→ Input records:
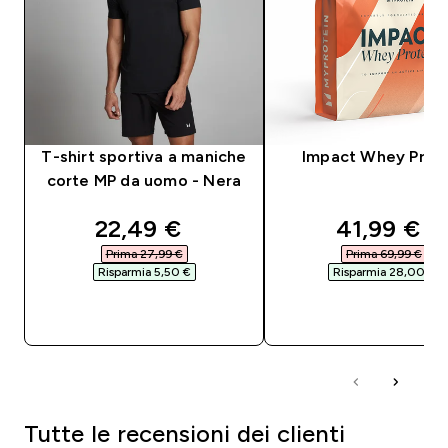
T-shirt sportiva a maniche
Impact Whey Prot
corte MP da uomo - Nera
discounted price
discounte
22,49 €‎
41,99 €‎
Prima 27,99 €‎
Prima 69,99 €‎
Risparmia 5,50 €‎
Risparmia 28,00 €‎
ACQUISTO RAPIDO
ACQUISTO RAPI
Tutte le recensioni dei clienti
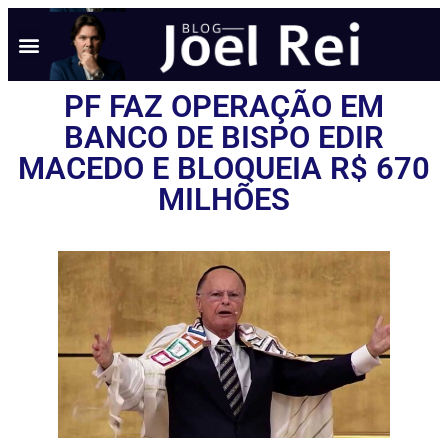
PF FAZ OPERAÇÃO EM
BANCO DE BISPO EDIR
MACEDO E BLOQUEIA R$ 670
MILHÕES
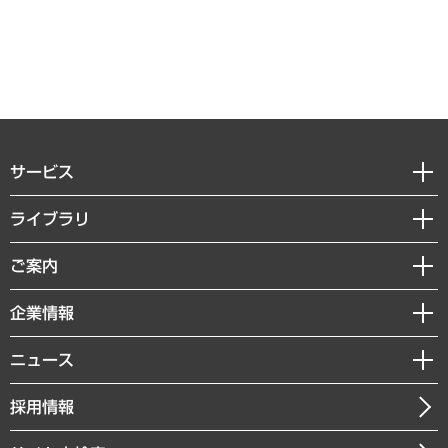
サービス
経営戦略
ライブラリ
組織・人事戦略
経済調査
ご案内
デジタルイノベーション
レポート
国際（グローバルビジネス・開発支援・国際戦略・グローバルヘルス）
セミナー・イベント情報
企業情報
コラム
サステナビリティ（環境・資源・エネルギー・ESG・人権）
MUFGビジネスセミナー
調査・研究報告書
私たちの想い
共生・ダイバーシティ
ニュース
受託案件情報
クローズアップ
社長メッセージ
GRC（ガバナンス・リスク・コンプライアンス）・防災（政策）
その他お申し込み
ニュースリリース
経営用語集
採用情報
会社概要
経済・産業・雇用・労働
調査協力のお願い
お知らせ
受託・受注実績（官公庁関連）
企業理念
医療・介護・福祉・教育・子ども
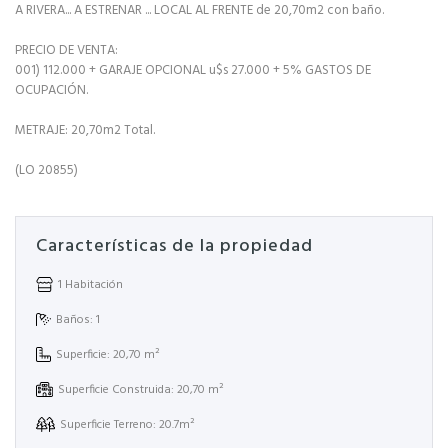
A RIVERA... A ESTRENAR ... LOCAL AL FRENTE de 20,70m2 con baño.
PRECIO DE VENTA:
001) 112.000 + GARAJE OPCIONAL u$s 27.000 + 5% GASTOS DE
OCUPACIÓN.
METRAJE: 20,70m2 Total.
(LO 20855)
Características de la propiedad
1 Habitación
Baños: 1
Superficie: 20,70 m²
Superficie Construida: 20,70 m²
Superficie Terreno: 20.7m²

→ What you should do:
Your copy must hold every record above in its exact wording and must hold no pictures.

→ Response box:
T-shirt sportiva a maniche
Impact Whey Prot
corte MP da uomo - Nera
discounted price
discounte
22,49 €‎
41,99 €‎
Prima 27,99 €‎
Prima 69,99 €‎
Risparmia 5,50 €‎
Risparmia 28,00 €‎
ACQUISTO RAPIDO
ACQUISTO RAPI
Tutte le recensioni dei clienti
PF FAZ OPERAÇÃO EM
BANCO DE BISPO EDIR
MACEDO E BLOQUEIA R$ 670
MILHÕES
サービス
経営戦略
ライブラリ
組織・人事戦略
経済調査
ご案内
デジタルイノベーション
レポート
国際（グローバルビジネス・開発支援・国際戦略・グローバルヘルス）
セミナー・イベント情報
企業情報
コラム
サステナビリティ（環境・資源・エネルギー・ESG・人権）
MUFGビジネスセミナー
調査・研究報告書
私たちの想い
共生・ダイバーシティ
ニュース
受託案件情報
クローズアップ
社長メッセージ
GRC（ガバナンス・リスク・コンプライアンス）・防災（政策）
その他お申し込み
ニュースリリース
経営用語集
採用情報
会社概要
経済・産業・雇用・労働
調査協力のお願い
お知らせ
受託・受注実績（官公庁関連）
企業理念
医療・介護・福祉・教育・子ども
A RIVERA... A ESTRENAR ... LOCAL AL FRENTE de 20,70m2 con baño.
PRECIO DE VENTA:
001) 112.000 + GARAJE OPCIONAL u$s 27.000 + 5% GASTOS DE
OCUPACIÓN.
METRAJE: 20,70m2 Total.
(LO 20855)
Características de la propiedad
1 Habitación
Baños: 1
Superficie: 20,70 m²
Superficie Construida: 20,70 m²
Superficie Terreno: 20.7m²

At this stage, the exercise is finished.